WHAT TO DO —
#1 The note on conference talks says that talks and papers each have their own list of design constraints. What reason does the note give for this difference?
#2 Reproduce word for word the stretch of the note on conference talks from "What a great" through "of conference presentations.".
#3 Carry the note on conference talks further from its last sentence.

EXERCISE TEXT —
What a great note!  I LOVE the exercise you mention -- thinking about 
what you like and buy versus your wife, and looking in and outside the 
home for the places you have more and less overlap in your 
preferences.  This is a pedagogical keeper.  Even thinking about 
objects as things that can be more and less successful in inviting 
humans into different kinds of (non)/gendered relationships with each 
other is just grand.

As to your P.S., I was addressing form not content in my (admittedly 
nonetheless loaded) analysis of conference presentations.  

These are inevitably wedded of course, but I had tried specifically to 
exclude the actual content of the talk in my thoughts about this.  
There are ways to make virtually everything more and less accessible 
and inviting to others and to make everything more or less about 
domination and subordination in a status hierarchy -- right?

(Not to name names, for instance, but my country has an individual 
holding our highest elected position right now who is very good at 
making things more about the latter.  The person who previously held 
that office was much better at making them more about the former.)

Remember, we're even talking only about talks here, not papers.  
Technically, each has a different list of design constraints, stemming 
from their different goals.  For example, the speakers for Lisbon were 
reminded explicitly, repeatedly of the talk guidelines and given lots 
of advice about how to fashion our efforts accordingly. These were 
quite different from the guidelines we were given for the papers we 
submitted beforehand.

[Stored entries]
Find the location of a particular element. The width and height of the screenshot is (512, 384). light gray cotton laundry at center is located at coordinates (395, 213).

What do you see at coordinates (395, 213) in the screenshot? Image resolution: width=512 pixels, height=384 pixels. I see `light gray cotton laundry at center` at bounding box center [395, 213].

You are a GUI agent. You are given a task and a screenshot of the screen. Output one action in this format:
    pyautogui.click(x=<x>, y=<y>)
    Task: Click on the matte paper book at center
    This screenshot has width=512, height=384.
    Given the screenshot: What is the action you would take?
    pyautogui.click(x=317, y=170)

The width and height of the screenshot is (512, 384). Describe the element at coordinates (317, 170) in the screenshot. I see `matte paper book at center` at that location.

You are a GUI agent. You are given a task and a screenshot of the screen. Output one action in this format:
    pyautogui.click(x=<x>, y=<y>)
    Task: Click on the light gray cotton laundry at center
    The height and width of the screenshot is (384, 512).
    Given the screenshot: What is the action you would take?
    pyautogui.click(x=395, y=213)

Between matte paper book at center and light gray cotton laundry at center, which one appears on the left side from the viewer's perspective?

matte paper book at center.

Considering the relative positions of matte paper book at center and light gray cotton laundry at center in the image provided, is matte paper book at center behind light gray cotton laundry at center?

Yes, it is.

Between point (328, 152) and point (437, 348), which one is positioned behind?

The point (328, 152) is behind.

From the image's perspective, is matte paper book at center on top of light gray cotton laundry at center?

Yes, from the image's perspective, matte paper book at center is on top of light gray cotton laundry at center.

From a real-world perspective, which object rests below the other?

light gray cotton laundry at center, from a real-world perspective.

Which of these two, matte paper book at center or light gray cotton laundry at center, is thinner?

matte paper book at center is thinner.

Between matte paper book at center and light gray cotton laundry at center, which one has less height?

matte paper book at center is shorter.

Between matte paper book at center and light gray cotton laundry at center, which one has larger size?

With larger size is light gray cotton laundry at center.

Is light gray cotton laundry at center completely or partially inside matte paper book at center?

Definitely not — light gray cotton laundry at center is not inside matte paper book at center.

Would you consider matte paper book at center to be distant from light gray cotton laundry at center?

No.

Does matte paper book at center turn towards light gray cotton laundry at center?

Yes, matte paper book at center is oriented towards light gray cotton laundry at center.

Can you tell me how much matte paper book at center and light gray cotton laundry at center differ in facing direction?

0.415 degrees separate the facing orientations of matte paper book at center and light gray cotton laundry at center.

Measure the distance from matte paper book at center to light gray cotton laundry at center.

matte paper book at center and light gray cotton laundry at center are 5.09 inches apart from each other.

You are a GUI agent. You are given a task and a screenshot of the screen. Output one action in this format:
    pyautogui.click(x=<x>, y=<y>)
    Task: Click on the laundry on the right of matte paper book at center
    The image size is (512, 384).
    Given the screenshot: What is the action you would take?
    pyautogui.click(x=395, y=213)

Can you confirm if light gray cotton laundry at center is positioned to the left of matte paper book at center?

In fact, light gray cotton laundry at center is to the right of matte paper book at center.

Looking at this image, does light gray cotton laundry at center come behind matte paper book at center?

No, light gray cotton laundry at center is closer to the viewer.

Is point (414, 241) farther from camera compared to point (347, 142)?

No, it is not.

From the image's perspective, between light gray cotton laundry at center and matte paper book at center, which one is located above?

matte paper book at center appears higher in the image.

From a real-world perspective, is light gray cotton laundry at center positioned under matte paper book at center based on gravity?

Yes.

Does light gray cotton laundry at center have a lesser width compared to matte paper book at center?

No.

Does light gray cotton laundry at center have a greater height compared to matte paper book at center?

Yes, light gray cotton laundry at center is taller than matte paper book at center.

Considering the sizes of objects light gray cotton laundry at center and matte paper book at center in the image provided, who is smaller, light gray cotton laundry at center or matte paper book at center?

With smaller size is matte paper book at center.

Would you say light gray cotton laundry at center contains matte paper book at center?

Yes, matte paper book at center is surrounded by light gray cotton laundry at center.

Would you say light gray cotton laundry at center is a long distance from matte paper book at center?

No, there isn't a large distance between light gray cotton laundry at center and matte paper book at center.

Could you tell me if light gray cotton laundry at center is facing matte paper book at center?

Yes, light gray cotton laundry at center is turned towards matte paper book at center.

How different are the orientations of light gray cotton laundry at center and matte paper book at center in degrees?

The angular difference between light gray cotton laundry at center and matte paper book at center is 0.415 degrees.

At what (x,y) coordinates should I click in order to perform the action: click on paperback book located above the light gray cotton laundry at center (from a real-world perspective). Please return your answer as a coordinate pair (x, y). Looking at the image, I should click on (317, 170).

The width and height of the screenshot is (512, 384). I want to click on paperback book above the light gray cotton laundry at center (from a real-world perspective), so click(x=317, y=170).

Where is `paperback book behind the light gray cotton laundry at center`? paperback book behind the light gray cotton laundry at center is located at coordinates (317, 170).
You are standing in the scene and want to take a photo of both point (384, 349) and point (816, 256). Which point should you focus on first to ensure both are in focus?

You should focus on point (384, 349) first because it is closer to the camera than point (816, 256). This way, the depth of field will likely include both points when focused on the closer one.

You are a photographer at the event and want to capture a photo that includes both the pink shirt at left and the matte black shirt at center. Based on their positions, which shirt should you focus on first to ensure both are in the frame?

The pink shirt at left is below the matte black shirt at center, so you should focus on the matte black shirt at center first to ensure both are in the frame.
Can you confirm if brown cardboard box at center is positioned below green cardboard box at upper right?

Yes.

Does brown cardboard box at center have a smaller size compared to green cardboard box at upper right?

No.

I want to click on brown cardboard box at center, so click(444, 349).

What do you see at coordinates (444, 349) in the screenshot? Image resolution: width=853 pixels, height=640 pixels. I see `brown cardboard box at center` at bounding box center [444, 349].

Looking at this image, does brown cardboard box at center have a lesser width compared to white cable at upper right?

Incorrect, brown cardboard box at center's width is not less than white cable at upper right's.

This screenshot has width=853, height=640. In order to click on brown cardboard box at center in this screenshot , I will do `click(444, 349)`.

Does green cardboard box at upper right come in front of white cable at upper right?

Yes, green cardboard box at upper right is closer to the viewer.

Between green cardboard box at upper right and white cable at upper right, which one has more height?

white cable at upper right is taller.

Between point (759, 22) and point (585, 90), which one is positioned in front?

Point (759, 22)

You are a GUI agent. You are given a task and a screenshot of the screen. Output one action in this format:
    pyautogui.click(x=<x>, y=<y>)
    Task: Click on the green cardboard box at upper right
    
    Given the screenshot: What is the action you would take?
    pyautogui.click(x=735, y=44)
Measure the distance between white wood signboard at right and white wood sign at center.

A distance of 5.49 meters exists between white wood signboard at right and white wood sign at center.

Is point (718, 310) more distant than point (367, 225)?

ANSWERS BY ITEM NUMBER —
#1 The note says the constraints differ because talks and papers have different goals. For the Lisbon speakers, this meant the talk guidelines were quite different from the guidelines for the papers submitted beforehand.

#2
What a great note!  I LOVE the exercise you mention -- thinking about 
what you like and buy versus your wife, and looking in and outside the 
home for the places you have more and less overlap in your 
preferences.  This is a pedagogical keeper.  Even thinking about 
objects as things that can be more and less successful in inviting 
humans into different kinds of (non)/gendered relationships with each 
other is just grand.

As to your P.S., I was addressing form not content in my (admittedly 
nonetheless loaded) analysis of conference presentations.

#3
What I meant to suggest is that the gender issue may emerge directly 
in relation to the understanding and execution of the explicit talk 
goals, and the interpretation of the design criteria we were given for 
them.  Gendered worldviews may mean that not only the problem but also 
its various potential solutions may be defined differently.  This may 
even begin with the very invitation to be a speaker, which may be 
interpretted differently if one is using a more masculine or more 
feminine perspective.

Certainly, the audience gets to sit through quite a different outcome 
depending on how a speaker conceives of the job at hand.  My 
suggestion is that gender may be an important contributor to 
understanding the extraordinary range of presentation outcomes we 
witnessed (were treated to/endured/held hostage by) in Lisbon, but 
truly, I meant only with regard to their form.

Cheers!
Chris

Christena Nippert-Eng, Ph.D.
Associate Professor of Sociology
Illinois Institute of Technology
312-567-6812 (office)
312-567-6821 (fax)
http://www.iit.edu/~socsci/faculty/nippert-eng.html

...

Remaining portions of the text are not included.